Could the manual fusion of these models be a barrier to Tesla’s development in its autonomous car race? 

It was in 2016 that George Hotz, the founder of Comma.ai, had the ambition to propose an alternative to Tesla’s recipe: turn any car into an autonomous car with a smartphone and a camera. His recipe: an “end to end learning” method. This means that all it needs is a single model responsible for observing and acting on the car (accelerating, braking, turning the wheel). This model decides by itself what action to take according to the observation (difference between an automaton and an autonomous robot, see previous article in this series). The ambition of the founder of comma.ai is to fulfill the functions of a level 2 autonomous car much better than those already existing by privileging the intelligence of the use of data rather than the quantity of it. In fact, this strategy has proven to be efficient and promising as it has outperformed hybrid or manual heuristics-based approaches.

Today, this generic solution (a single network capable of studying and doing several tasks at the same time) remains little adopted by AI and robotics companies who tend to favor the heavy but reliable solution of the magic recipe. Nevertheless, other fields have fully adopted and exploited it, such as NLP (natural language processing). These models are based on huge models that aim to understand how language works in a generic way for this task (called language models). 

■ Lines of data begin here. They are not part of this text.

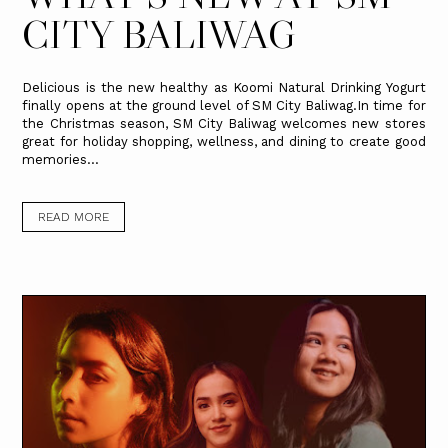
CITY BALIWAG
Delicious is the new healthy as Koomi Natural Drinking Yogurt
finally opens at the ground level of SM City Baliwag.In time for
the Christmas season, SM City Baliwag welcomes new stores
great for holiday shopping, wellness, and dining to create good
memories...
READ MORE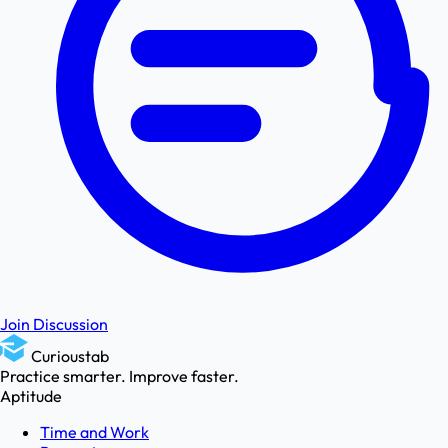
Join Discussion
Curioustab
Practice smarter. Improve faster.
Aptitude
Time and Work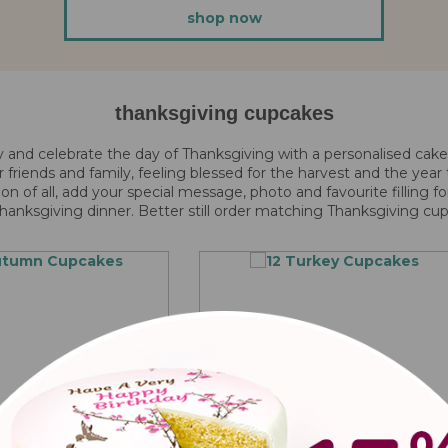
shop now
thanksgiving cupcakes
y and celebrate the day of Thanksgiving with a personalised cak
ur friends and family, feeling blessed for the harvest and the yea
ion of all, add your special message, photo and favourite filling f
hanksgiving dinner. Better still order matching Thanksgiving cu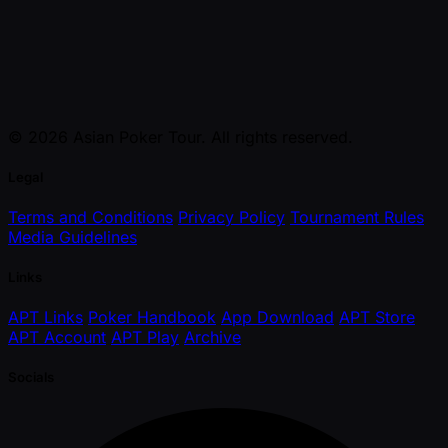
© 2026 Asian Poker Tour. All rights reserved.
Legal
Terms and Conditions
Privacy Policy
Tournament Rules
Media Guidelines
Links
APT Links
Poker Handbook
App Download
APT Store
APT Account
APT Play
Archive
Socials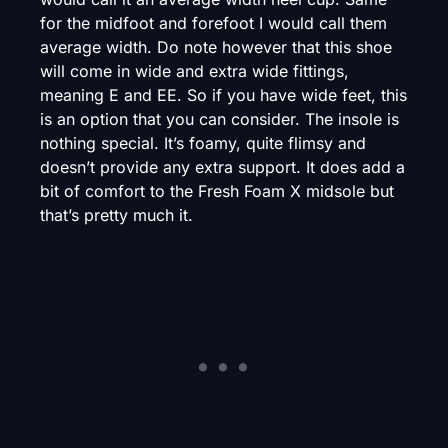
for the midfoot and forefoot I would call them
average width. Do note however that this shoe
will come in wide and extra wide fittings,
meaning E and EE. So if you have wide feet, this
is an option that you can consider. The insole is
nothing special. It’s foamy, quite flimsy and
doesn’t provide any extra support. It does add a
bit of comfort to the Fresh Foam X midsole but
that’s pretty much it.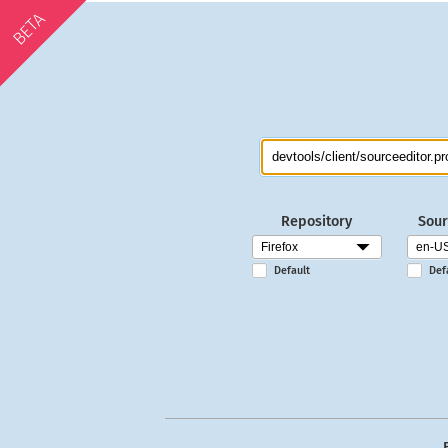
BETA
Repository
Sour
Default
Def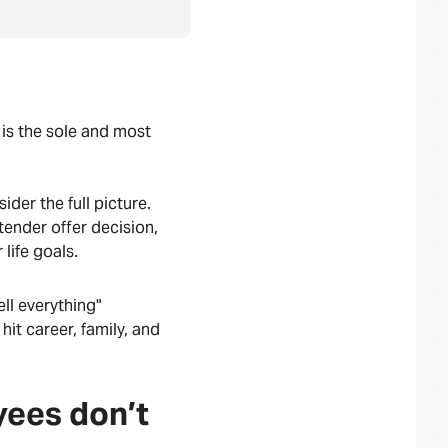
 is the sole and most
ider the full picture.
ender offer decision,
 life goals.
ll everything"
hit career, family, and
yees don’t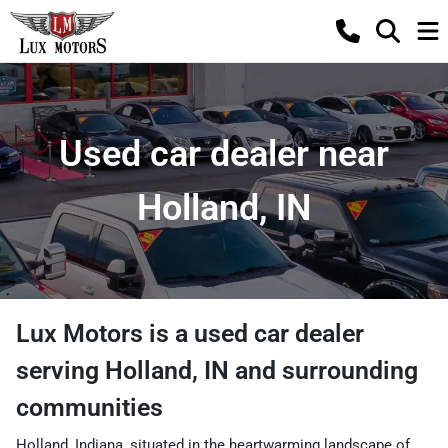
Used car dealer near
Holland, IN
Lux Motors
is a
used car dealer
serving
Holland
,
IN
and surrounding
communities
Holland, Indiana, situated in the heartwarming landscape of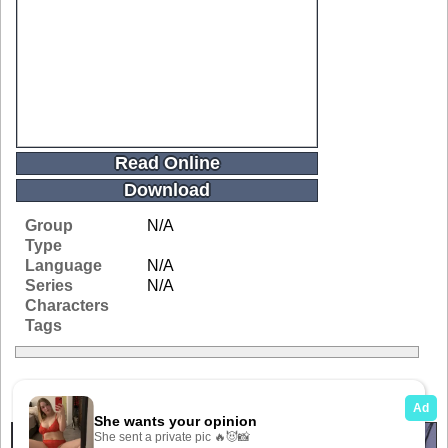
Read Online
Download
Group
N/A
Type
Language
N/A
Series
N/A
Characters
Tags
Related Galleries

Many solutions exist for the autonomous car race, but few people are looking at the issues of interpretation and the place of observation.

Our opinion on observation and its integration into the autonomous car system. The companies wanted to teach a computer to drive a car. As a reminder, a human with only his two eyes and therefore no very advanced sensors can learn to drive a car in about twenty hours. But if we take enough distance, the human does not manage to learn to drive in only 20 hours of driving but in 18 years + 20 hours. This means that he has confronted the world and all possible and unimaginable cases in 18 years of perception and he specializes in the end during these 20 hours of driving. For autonomous cars the case is similar, it is thanks to the observation and therefore to all the databases of visualization of driving, that the car will know how to respond in the most adequate way to a situation.



    The challenges of autonomy do not only concern autonomous cars, which are in their beginning stages, but also the future of robotics in any field on a larger scale.